Sí lo reconozco, ya sé que a mucha gente le va a sentar mal lo que digo, pero realmente adoro a este presidente de los Estados Unidos. Todo el día ofrece titulares de lo más llamativos, y en muy poco tiempo ha conseguido que sus noticias sean muchísimo mejores que las que nos brindaba Bill Clinton con su becaria. Buena basura para mantener a las audiencias mediáticas más exigentes.

Este señor nos brinda a diario una telenovela de alto calaje profesional. Todas las malas prácticas que nunca nos imaginaríamos que iban a pasar, pero que finalmente hemos visto en empresas como Volkswagen, ahora son llevadas de forma particular por la persona que se supone que dirige al país más importante del mundo. Y cuando digo malas prácticas lo digo como un eufemismo, porque realmente este señor está en un nivel superior.

Les voy a compartir una reflexión. Es de todos sabidos que acaba de aplicar un decretazo ley que prohíbe la entrada a EEUU de ciudadanos de siete países (incluso los que tienen doble nacionalidad). Al margen de los recursos y como acabe la cosa, no voy a entrar a comentar si la medida tiene sentido o no. Sobre el contenido podríamos estar horas evaluando los pros y contras de si merece la pena poner estas barreras. Ahora bien, sobre la forma hay un punto que es indiscutible: no existe criterio lógico alguno para elegir esos siete países.

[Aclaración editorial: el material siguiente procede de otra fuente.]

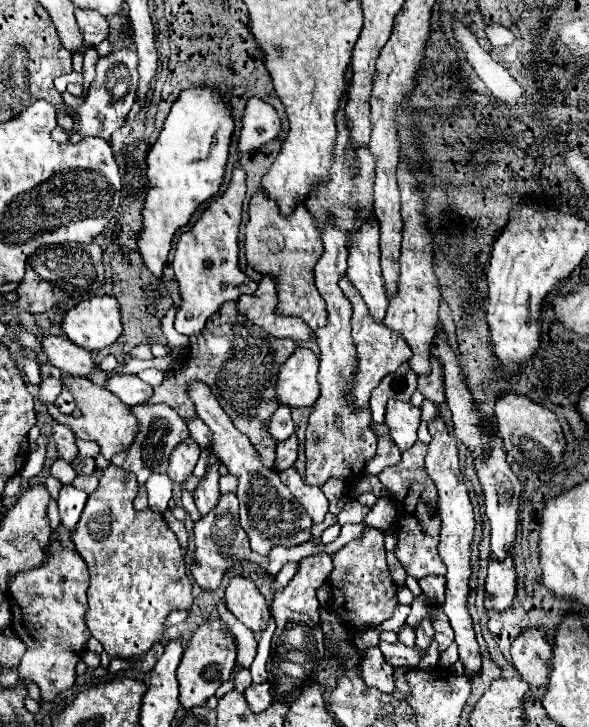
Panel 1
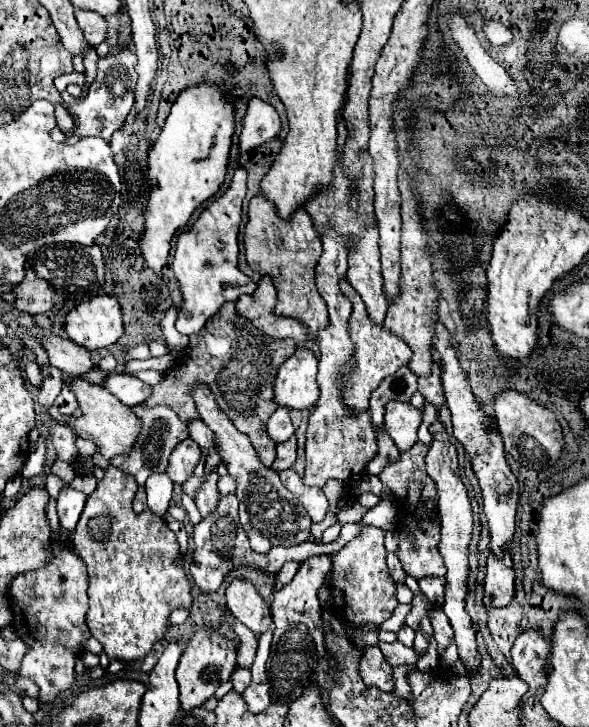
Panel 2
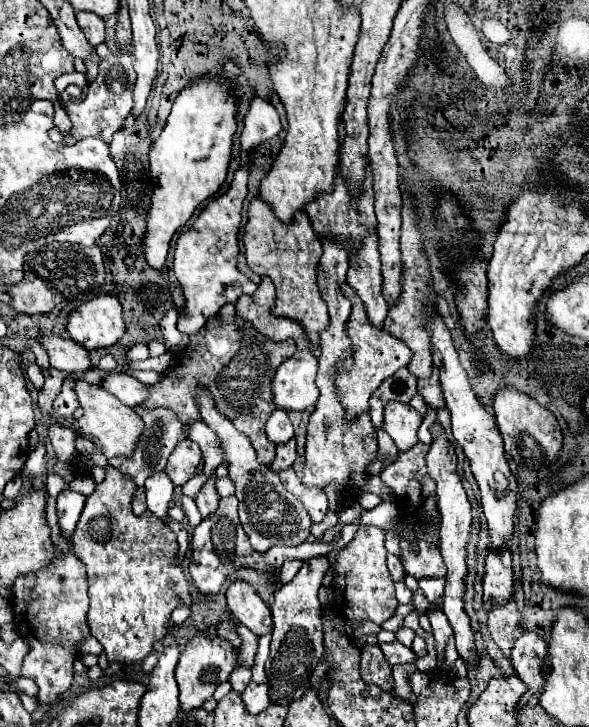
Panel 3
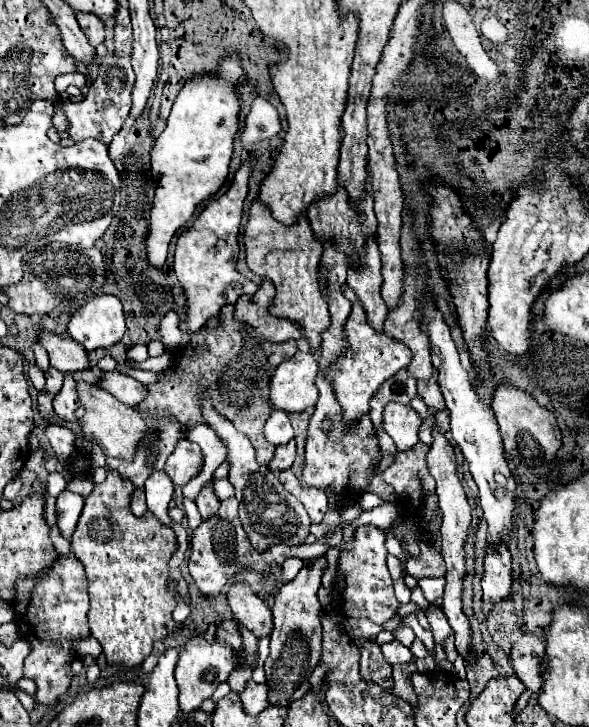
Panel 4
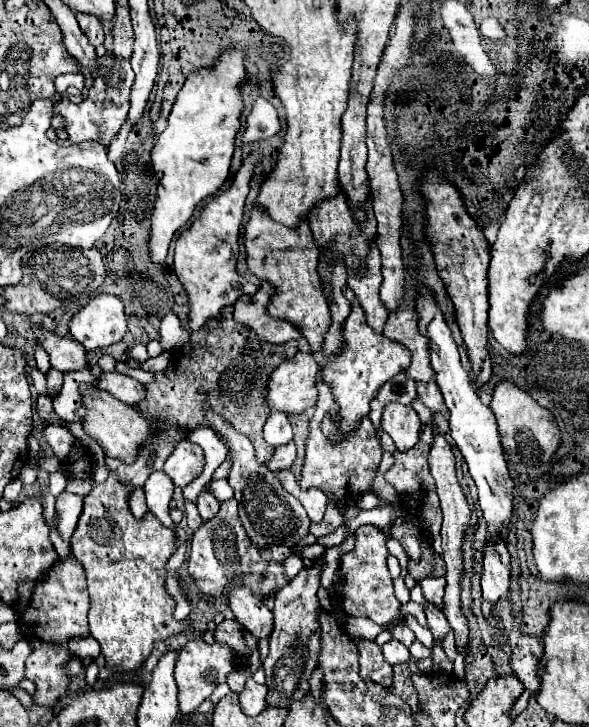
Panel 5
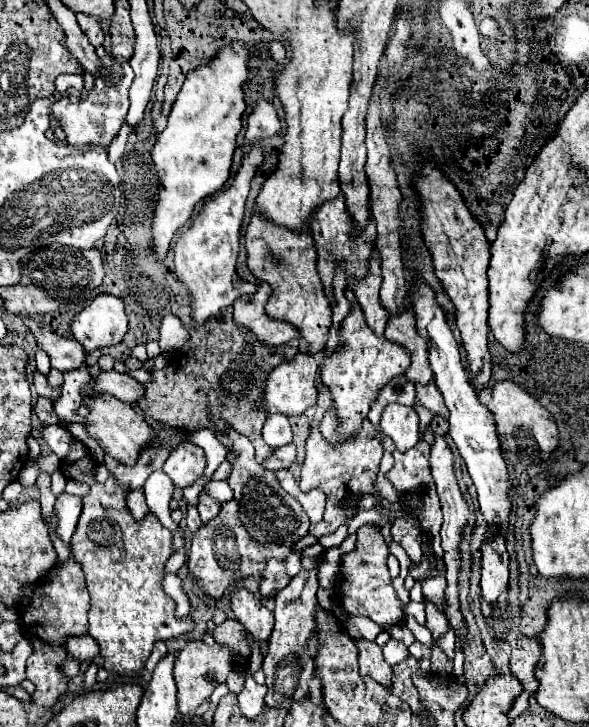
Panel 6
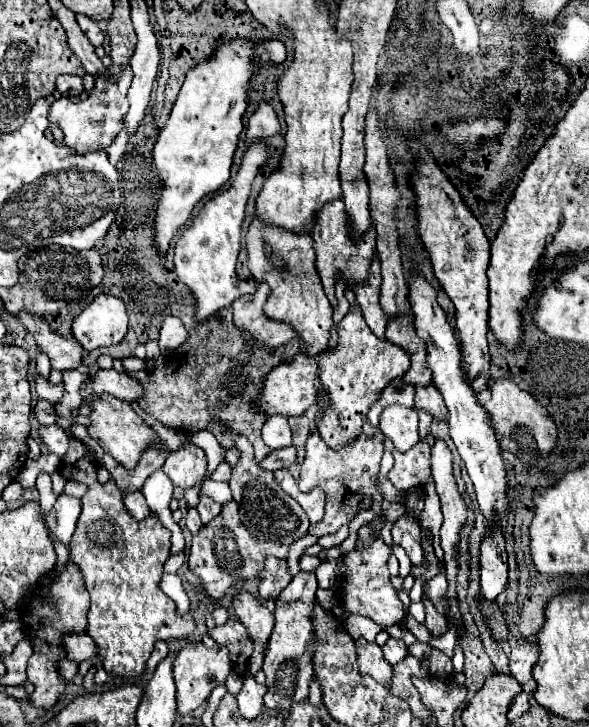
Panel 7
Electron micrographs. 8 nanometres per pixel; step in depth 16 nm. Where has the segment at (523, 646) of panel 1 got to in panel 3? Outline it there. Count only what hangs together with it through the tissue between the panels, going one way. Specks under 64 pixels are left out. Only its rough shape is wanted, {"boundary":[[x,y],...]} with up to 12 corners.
{"boundary":[[522,632],[512,668],[528,686],[518,710],[544,686],[546,640]]}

Ninguno. Si alguien se piensa que son los países que defienden el ISLAM, que consulte la Wikipedia, es fácil. Si alguien se piensa que son los que incuban el terrorismo, que también consulte en Wikipedia qué países colaboran a esas causas.

El problema no es Donald Trump, que para mí lo hace muy bien a la hora de hacer dinero sea como sea. El problema es que el resto de países no se atrevan a cerrar las fronteras a todo producto que venga de países con presidentes que violan los derechos fundamentales. Debería ser ilegal aceptar productos de países que abusan de niños, o de las condiciones de vida de familias enteras. Debería ser ilegal aceptar empresas con cuentas en países con secreto bancario. Debería ser ilegal importar productos de países que no cumplen la declaración de los derechos humanos.

Insisto, no me preocupa el pato Donald este, me preocupa que nadie le plante cara. Y mientras no le planten cara, tendremos telenovela para rato. A mí me tiene entretenido.